Us "purists" don't like it much, but in the real world, most asm is in
subroutines called from C[++]. The hard parts are done in asm, and C[++]
provides the "glue" that holds it together, and provides the OS-specific
parts. (not going to be portable across CPUs, of course)
An alternative to this would be inline asm. When the C folks talk about
portability, they ain't talking about cross-toolchain portability of
inline asm!!! Awful mess. Maybe gcc on Linux (BSD/Mac) vs gcc on Windows
would work...
An object file of the proper format will (should) link with object
file(s) of the same format, regardless of *what* language the were
written in ("Python" is popular... I wanna wrestle a carniverous reptile
that outweighs me... Yeah, right!). Different kind of "portability".
Since Nasm will produce object files in a variety of formats, it's a
suitable tool for the asm part. We won't have "binary portability" of
course, it'll have to be re-assembled for each OS we want to use it with
(same as C)...
I don't suppose C has a "getcpuvendor()"... maybe it does. Struck me as
something this might be "good for". (a better example might pass more
parameters...) Something like:
bits 32
global getvendor
section .text
getvendor:
pusha
xor eax, eax
cpuid
mov eax, [esp + 36]
mov [eax], ebx
mov [eax + 4], edx
mov [eax + 8], ecx
mov byte [eax + 12], 0
popa
xor eax, eax
ret
For Linux, we can assemble this as "nasm -f elf getvendor.asm" - add
"-g" or "-O" switches if you want... For other-than-ELF, we probably
want an underscore on "getvendor", so "nasm -f win32 --prefix _
getvendor.asm". I'm not sure if MacIntel wants underscores for "-f
macho" or not. If my information is correct, Watcom C wants a *trailing*
underscore... "--postfix _" should do it.
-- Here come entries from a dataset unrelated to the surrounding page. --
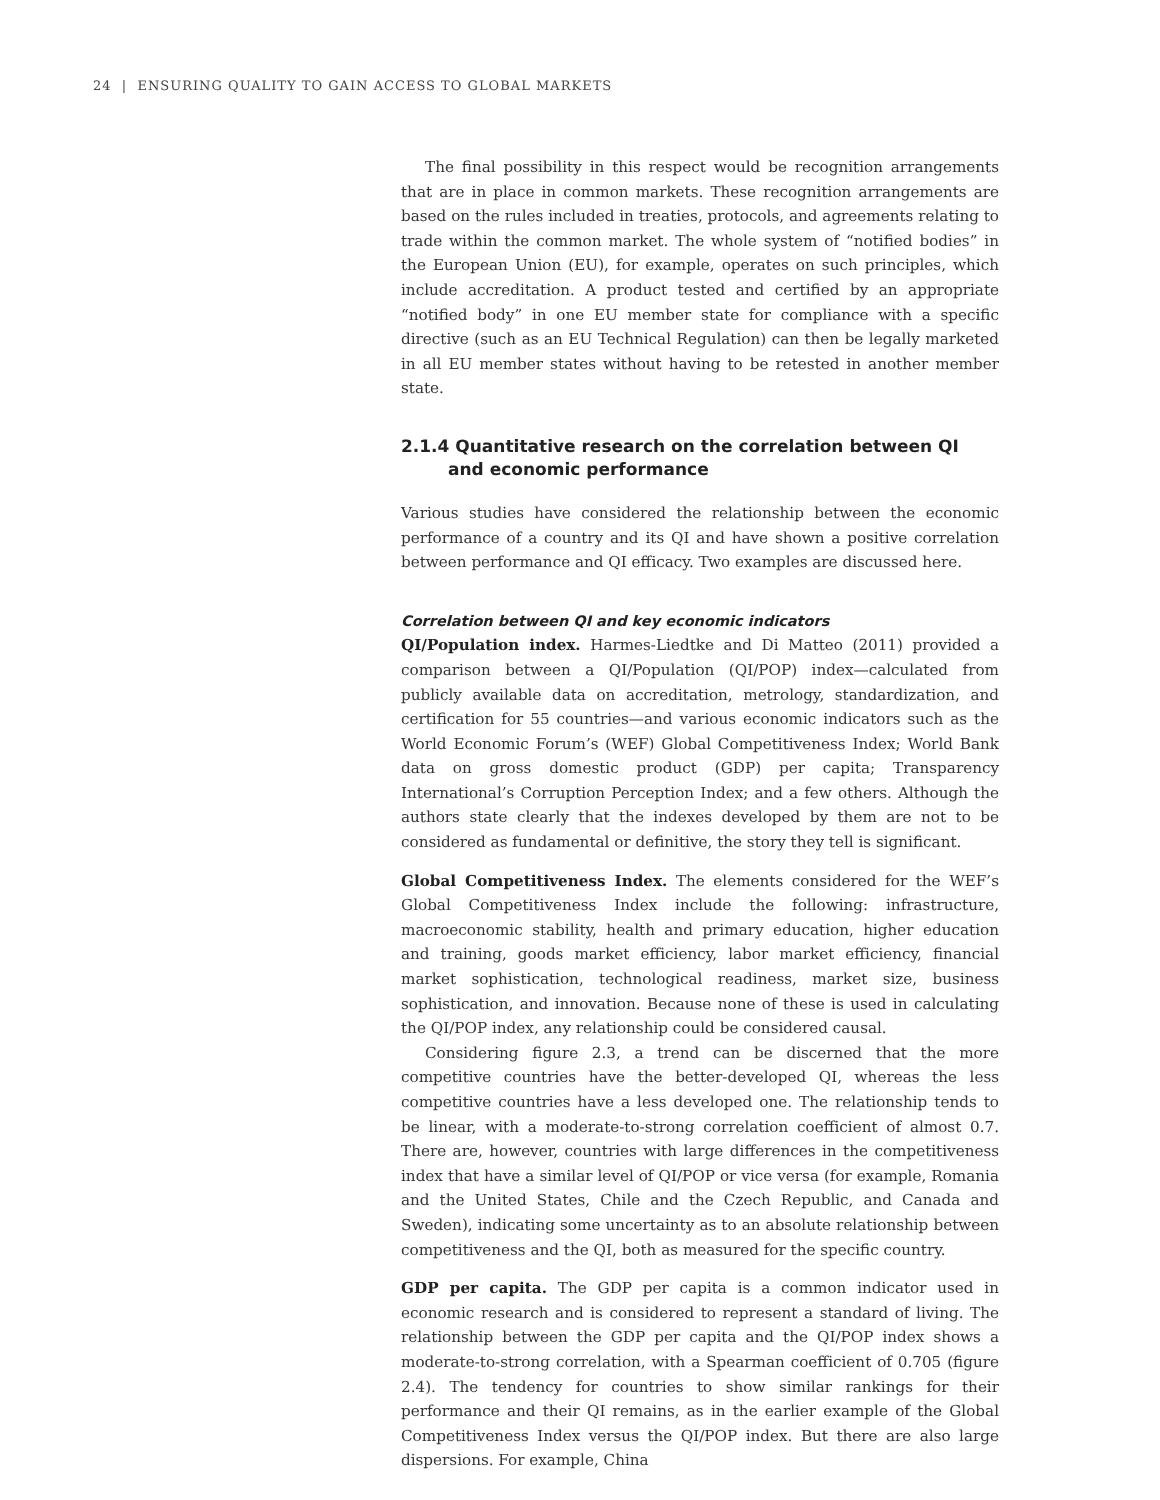24 | ENSURING QUALITY TO GAIN ACCESS TO GLOBAL MARKETS
The final possibility in this respect would be recognition arrangements that are in place in common markets. These recognition arrangements are based on the rules included in treaties, protocols, and agreements relating to trade within the common market. The whole system of “notified bodies” in the European Union (EU), for example, operates on such principles, which include accreditation. A product tested and certified by an appropriate “notified body” in one EU member state for compliance with a specific directive (such as an EU Technical Regulation) can then be legally marketed in all EU member states without having to be retested in another member state.
2.1.4 Quantitative research on the correlation between QI and economic performance
Various studies have considered the relationship between the economic performance of a country and its QI and have shown a positive correlation between performance and QI efficacy. Two examples are discussed here.
Correlation between QI and key economic indicators
QI/Population index. Harmes-Liedtke and Di Matteo (2011) provided a comparison between a QI/Population (QI/POP) index—calculated from publicly available data on accreditation, metrology, standardization, and certification for 55 countries—and various economic indicators such as the World Economic Forum’s (WEF) Global Competitiveness Index; World Bank data on gross domestic product (GDP) per capita; Transparency International’s Corruption Perception Index; and a few others. Although the authors state clearly that the indexes developed by them are not to be considered as fundamental or definitive, the story they tell is significant.
Global Competitiveness Index. The elements considered for the WEF’s Global Competitiveness Index include the following: infrastructure, macroeconomic stability, health and primary education, higher education and training, goods market efficiency, labor market efficiency, financial market sophistication, technological readiness, market size, business sophistication, and innovation. Because none of these is used in calculating the QI/POP index, any relationship could be considered causal.
Considering figure 2.3, a trend can be discerned that the more competitive countries have the better-developed QI, whereas the less competitive countries have a less developed one. The relationship tends to be linear, with a moderate-to-strong correlation coefficient of almost 0.7. There are, however, countries with large differences in the competitiveness index that have a similar level of QI/POP or vice versa (for example, Romania and the United States, Chile and the Czech Republic, and Canada and Sweden), indicating some uncertainty as to an absolute relationship between competitiveness and the QI, both as measured for the specific country.
GDP per capita. The GDP per capita is a common indicator used in economic research and is considered to represent a standard of living. The relationship between the GDP per capita and the QI/POP index shows a moderate-to-strong correlation, with a Spearman coefficient of 0.705 (figure 2.4). The tendency for countries to show similar rankings for their performance and their QI remains, as in the earlier example of the Global Competitiveness Index versus the QI/POP index. But there are also large dispersions. For example, China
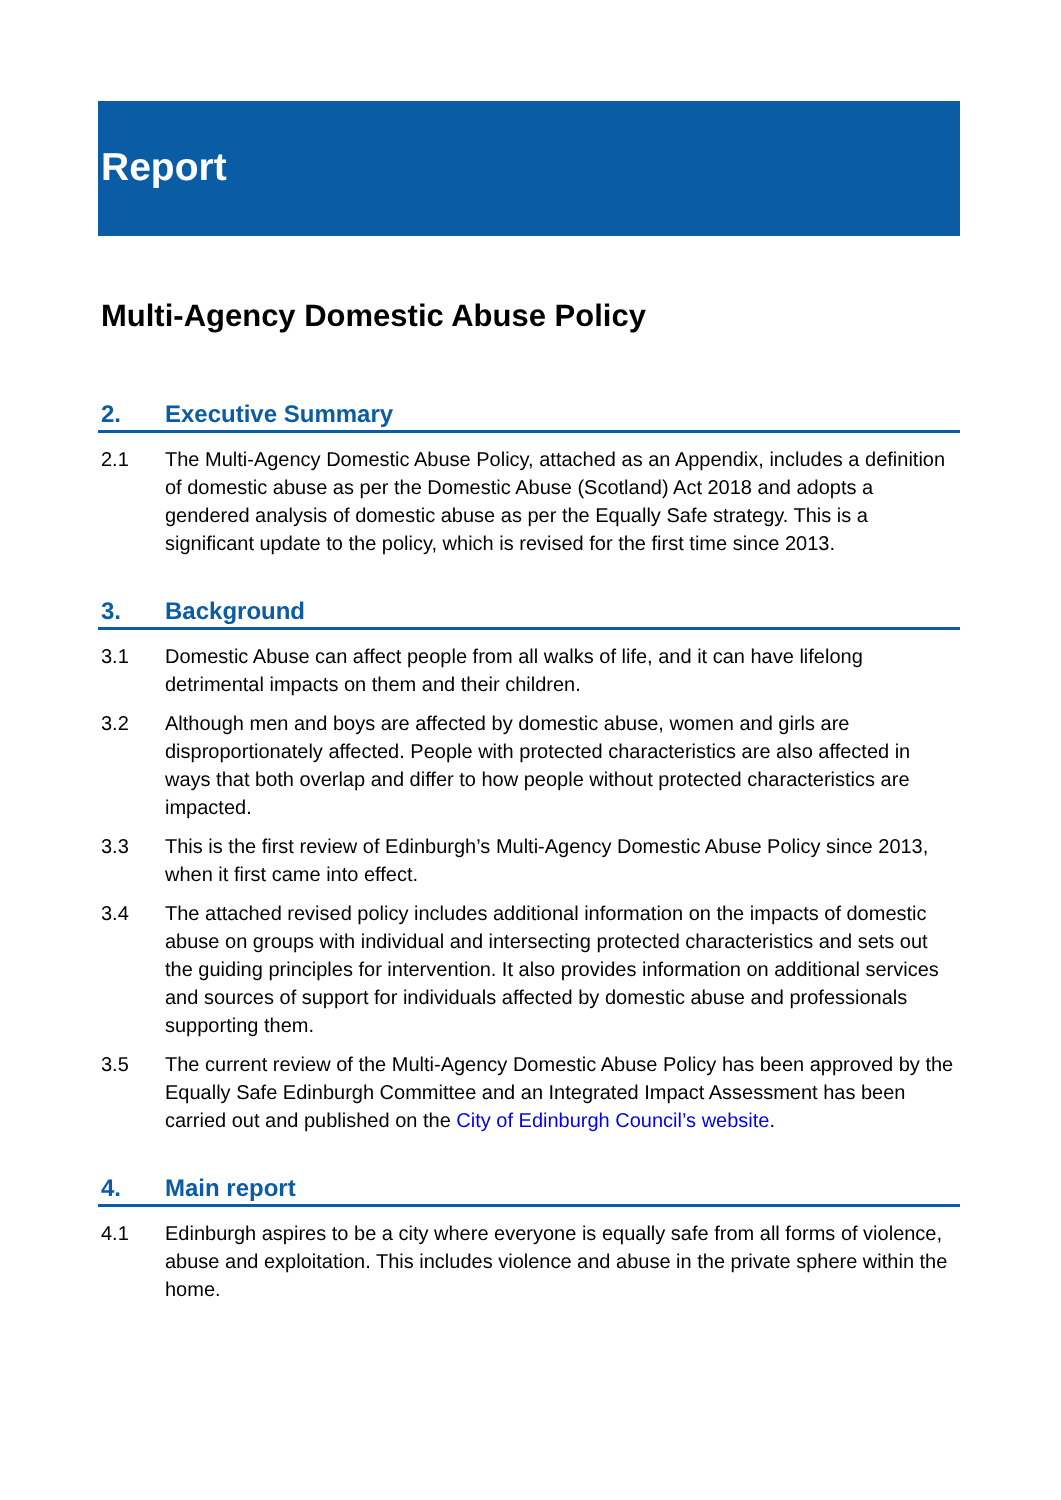Report
Multi-Agency Domestic Abuse Policy
2. Executive Summary
2.1 The Multi-Agency Domestic Abuse Policy, attached as an Appendix, includes a definition of domestic abuse as per the Domestic Abuse (Scotland) Act 2018 and adopts a gendered analysis of domestic abuse as per the Equally Safe strategy. This is a significant update to the policy, which is revised for the first time since 2013.
3. Background
3.1 Domestic Abuse can affect people from all walks of life, and it can have lifelong detrimental impacts on them and their children.
3.2 Although men and boys are affected by domestic abuse, women and girls are disproportionately affected. People with protected characteristics are also affected in ways that both overlap and differ to how people without protected characteristics are impacted.
3.3 This is the first review of Edinburgh’s Multi-Agency Domestic Abuse Policy since 2013, when it first came into effect.
3.4 The attached revised policy includes additional information on the impacts of domestic abuse on groups with individual and intersecting protected characteristics and sets out the guiding principles for intervention. It also provides information on additional services and sources of support for individuals affected by domestic abuse and professionals supporting them.
3.5 The current review of the Multi-Agency Domestic Abuse Policy has been approved by the Equally Safe Edinburgh Committee and an Integrated Impact Assessment has been carried out and published on the City of Edinburgh Council’s website.
4. Main report
4.1 Edinburgh aspires to be a city where everyone is equally safe from all forms of violence, abuse and exploitation. This includes violence and abuse in the private sphere within the home.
Hmmmm, what output format
would Watcom want? Hmmm... Borland wants "-f obj", I believe. "-f obj"
defaults to "bits 16", so we'll need "bits 32" if we want it to work
with "-f obj" - won't hurt "-f elf", etc... There, I put it in
(improving already!).
Now, we'll want something to call it from...
main()
{char vendorbuf[13];
getvendor(vendorbuf);
puts(vendorbuf);
}
gcc -o getvendortest getvendortest.c getvendor.o
That's horribly improper C. Won't tolerate "-Wall". We'll want "int
main"... "puts" is implicitly declared in "stdio.h", I guess. We could
include a "getvendor.h"... hardly seems worthwhile. "Prototype" it here?
(before or after "main"...?) An explict "return". What's the "minimal"
but "correct" way to do it?
I don't know how to call it from VB or whateverall... any gurus? Hey, we
can call it from asm!
global _start
extern getvendor
section .text
_start:
nop
commence:
push vendorbuf
call getvendor
add esp, 4
mov ecx, vendorbuf
mov edx, 12
call write_stdout
mov ebx, eax
mov eax, 1
int 80h
;------------------
write_stdout:
mov ebx, 1 ; STDOUT
mov eax, 4 ; __NR_write
int 80h
ret
;-------------------
section .bss
vendorbuf resb 13
;-----------------------
That'll have to be changed for other-than-Linux, of course. WriteFile...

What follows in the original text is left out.